# Airbags for '98 200sx



## ryan7o7 (May 6, 2004)

Anyone know where i can get an airbag(suspension) kit for my 98 200sx?? And the price range???


----------



## Chicago Tony (Apr 15, 2003)

http://www.streetsource.com/

This site is mostly for airbags and hydros someone should be able to help you.
Try this site I'm sure you will be able to find a B14 with bags on it. As for price I would think anywhere between 1500 and 4000.







ryan7o7 said:


> Anyone know where i can get an airbag(suspension) kit for my 98 200sx?? And the price range???


----------



## Derrick (Apr 7, 2003)

ryan7o7 said:


> Anyone know where i can get an airbag(suspension) kit for my 98 200sx?? And the price range???
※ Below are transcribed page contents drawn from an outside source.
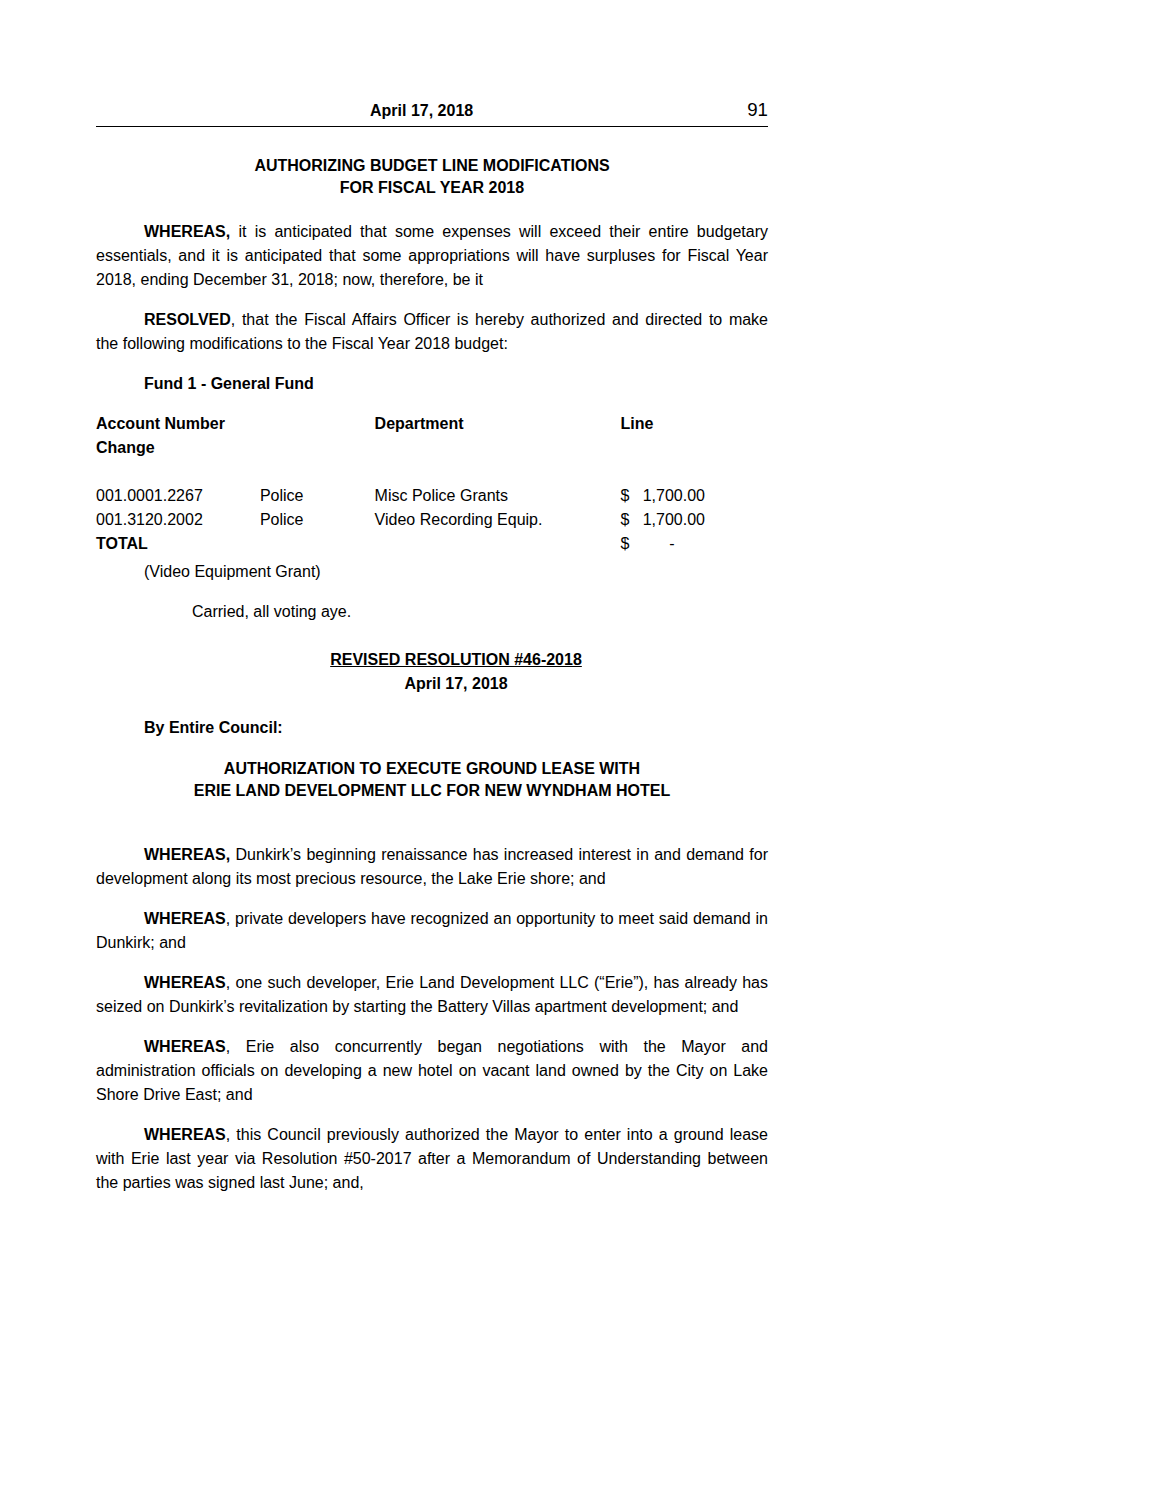April 17, 2018 91
AUTHORIZING BUDGET LINE MODIFICATIONS
FOR FISCAL YEAR 2018
WHEREAS, it is anticipated that some expenses will exceed their entire budgetary essentials, and it is anticipated that some appropriations will have surpluses for Fiscal Year 2018, ending December 31, 2018; now, therefore, be it
RESOLVED, that the Fiscal Affairs Officer is hereby authorized and directed to make the following modifications to the Fiscal Year 2018 budget:
Fund 1 - General Fund
| Account Number | | Department | Line |
| --- | --- | --- | --- |
| Change | | |
| 001.0001.2267 | Police | Misc Police Grants | $ 1,700.00 |
| 001.3120.2002 | Police | Video Recording Equip. | $ 1,700.00 |
| TOTAL | | $ - |
(Video Equipment Grant)
Carried, all voting aye.
REVISED RESOLUTION #46-2018
April 17, 2018
By Entire Council:
AUTHORIZATION TO EXECUTE GROUND LEASE WITH
ERIE LAND DEVELOPMENT LLC FOR NEW WYNDHAM HOTEL
WHEREAS, Dunkirk’s beginning renaissance has increased interest in and demand for development along its most precious resource, the Lake Erie shore; and
WHEREAS, private developers have recognized an opportunity to meet said demand in Dunkirk; and
WHEREAS, one such developer, Erie Land Development LLC (“Erie”), has already has seized on Dunkirk’s revitalization by starting the Battery Villas apartment development; and
WHEREAS, Erie also concurrently began negotiations with the Mayor and administration officials on developing a new hotel on vacant land owned by the City on Lake Shore Drive East; and
WHEREAS, this Council previously authorized the Mayor to enter into a ground lease with Erie last year via Resolution #50-2017 after a Memorandum of Understanding between the parties was signed last June; and,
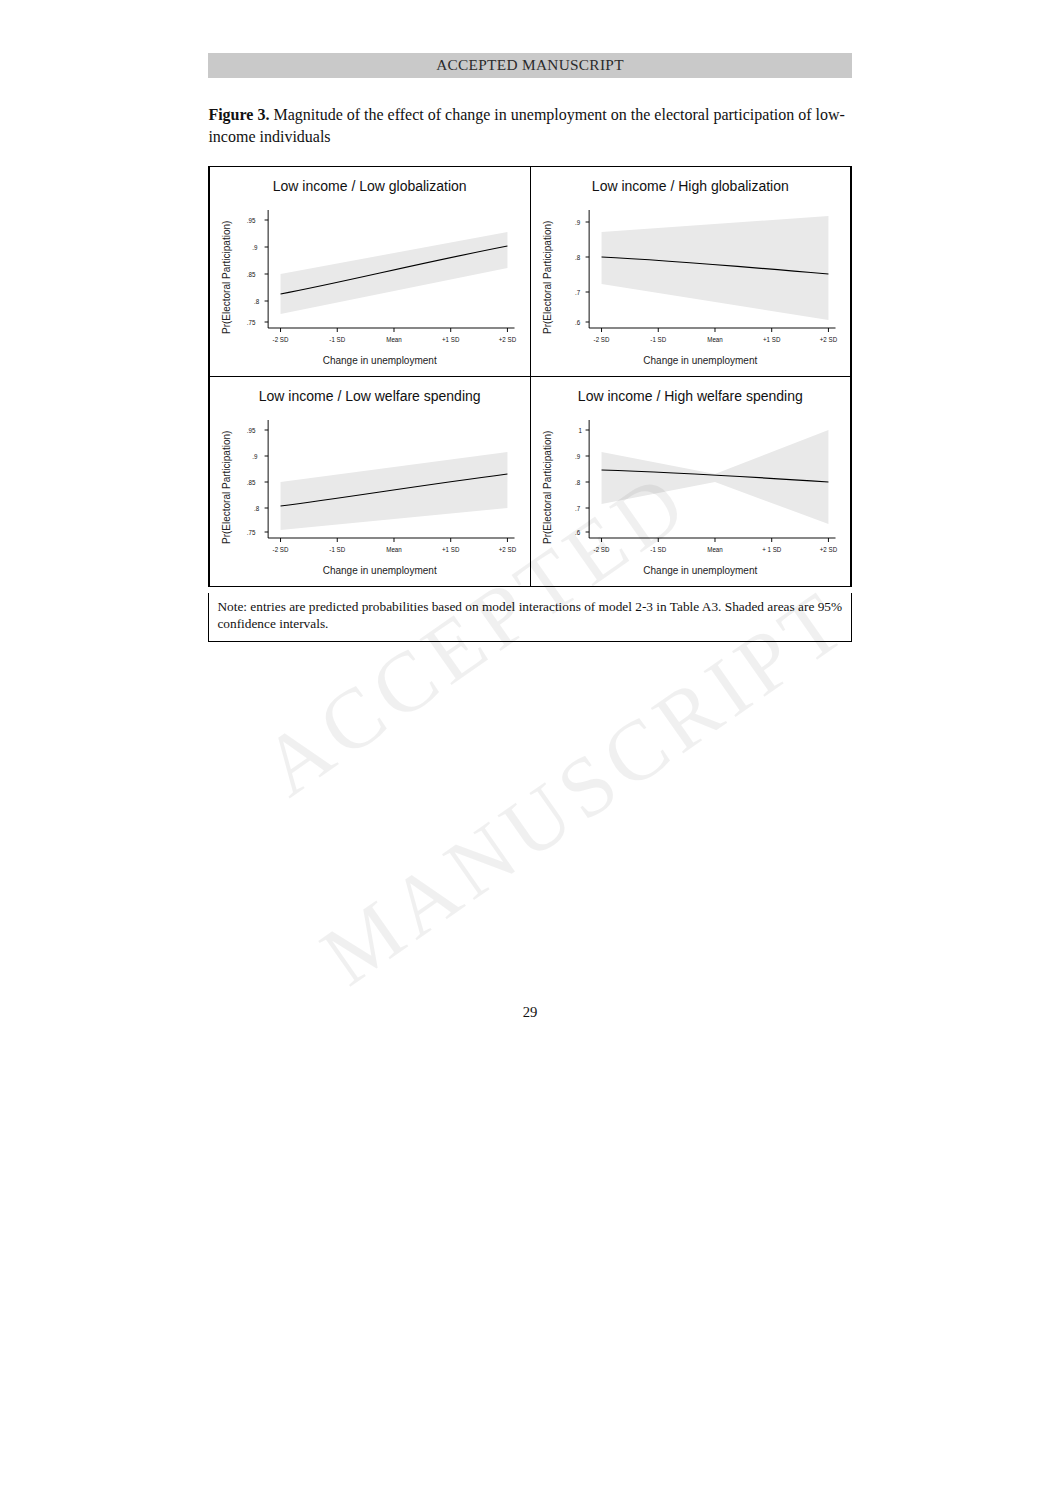ACCEPTED MANUSCRIPT
Figure 3. Magnitude of the effect of change in unemployment on the electoral participation of low-income individuals
Low income / Low globalization
Pr(Electoral Participation)
.95 .9 .85 .8 .75 -2 SD -1 SD Mean +1 SD +2 SD
Change in unemployment
Low income / High globalization
Pr(Electoral Participation)
.9 .8 .7 .6 -2 SD -1 SD Mean +1 SD +2 SD
Change in unemployment
Low income / Low welfare spending
Pr(Electoral Participation)
.95 .9 .85 .8 .75 -2 SD -1 SD Mean +1 SD +2 SD
Change in unemployment
Low income / High welfare spending
Pr(Electoral Participation)
1 .9 .8 .7 .6 -2 SD -1 SD Mean + 1 SD +2 SD
Change in unemployment
Note: entries are predicted probabilities based on model interactions of model 2-3 in Table A3. Shaded areas are 95% confidence intervals.
ACCEPTED MANUSCRIPT
29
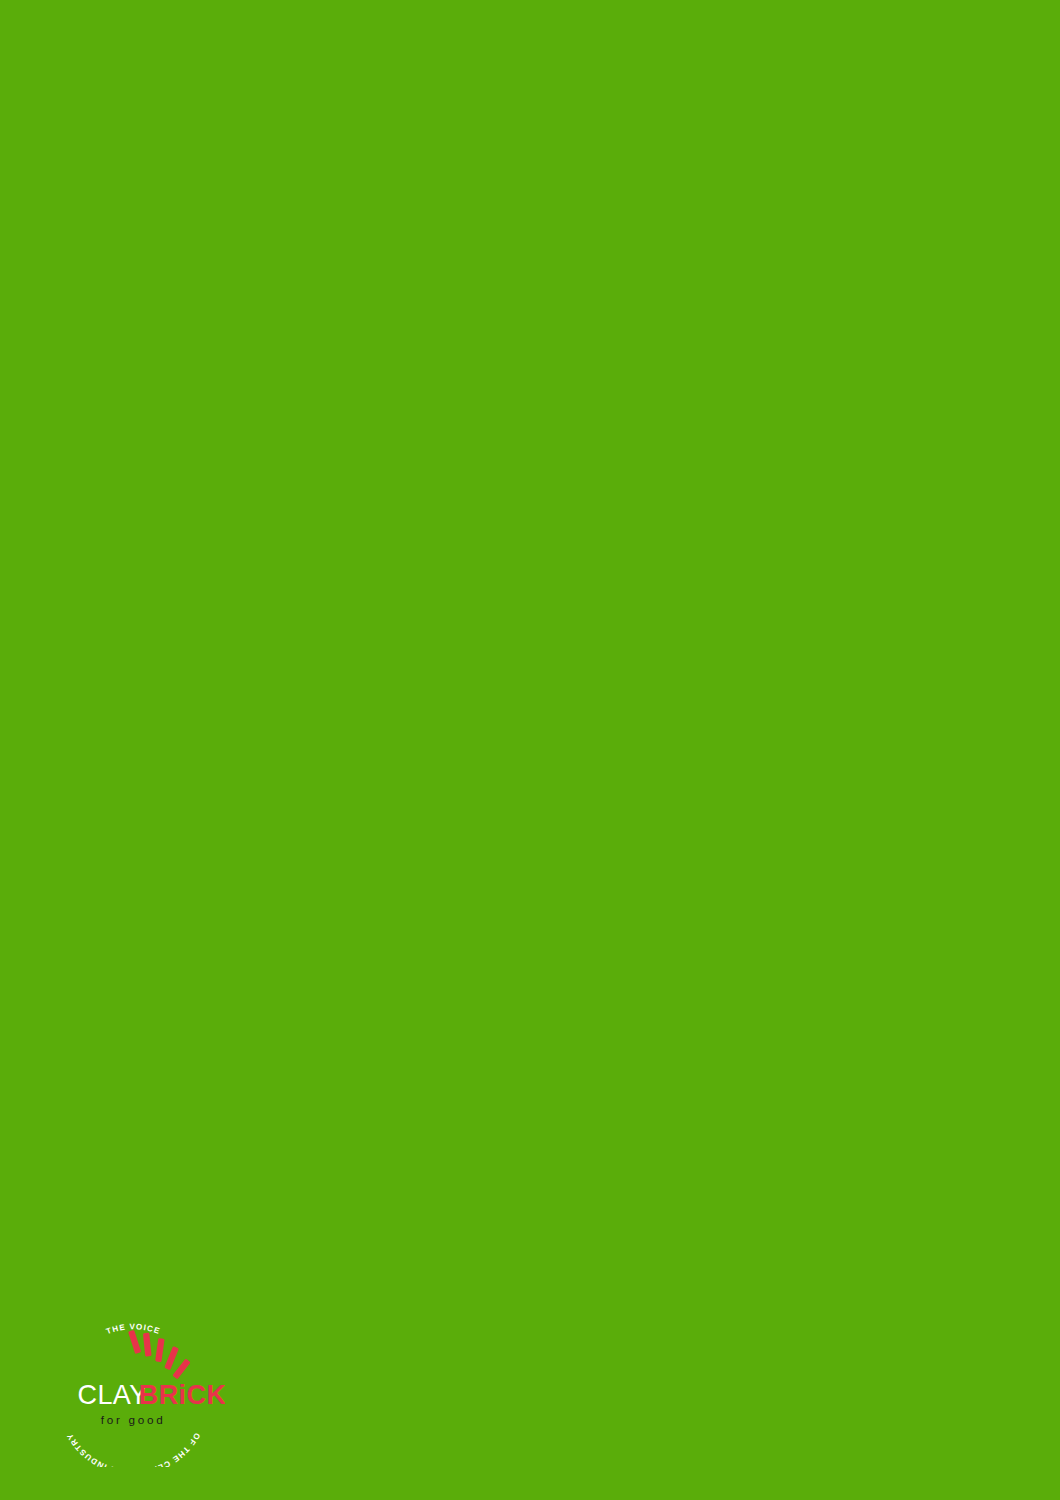THE VOICE OF THE CLAY BRICK INDUSTRY CLAY BRiCK for good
 Hey I have one for sale if the price is right.I was going to trade in my car so i took the kit off.Then when i found out I was having a kid so I decided to keep it.My problem is I'm from Alabama and the only guy that knew how to install it died late last year and I'm not driving all the way to just about Florida f-ck that.Anyway the kit consists of a 10 switch box,10 valves which let you tuck both rear wheels,strutbags for the front,and cylinders for the rear.I have all hoses and fittings,5 gallon tank and 2 450 viar chrome compressors.With enough psi I was able to hop the front end off the ground.........


----------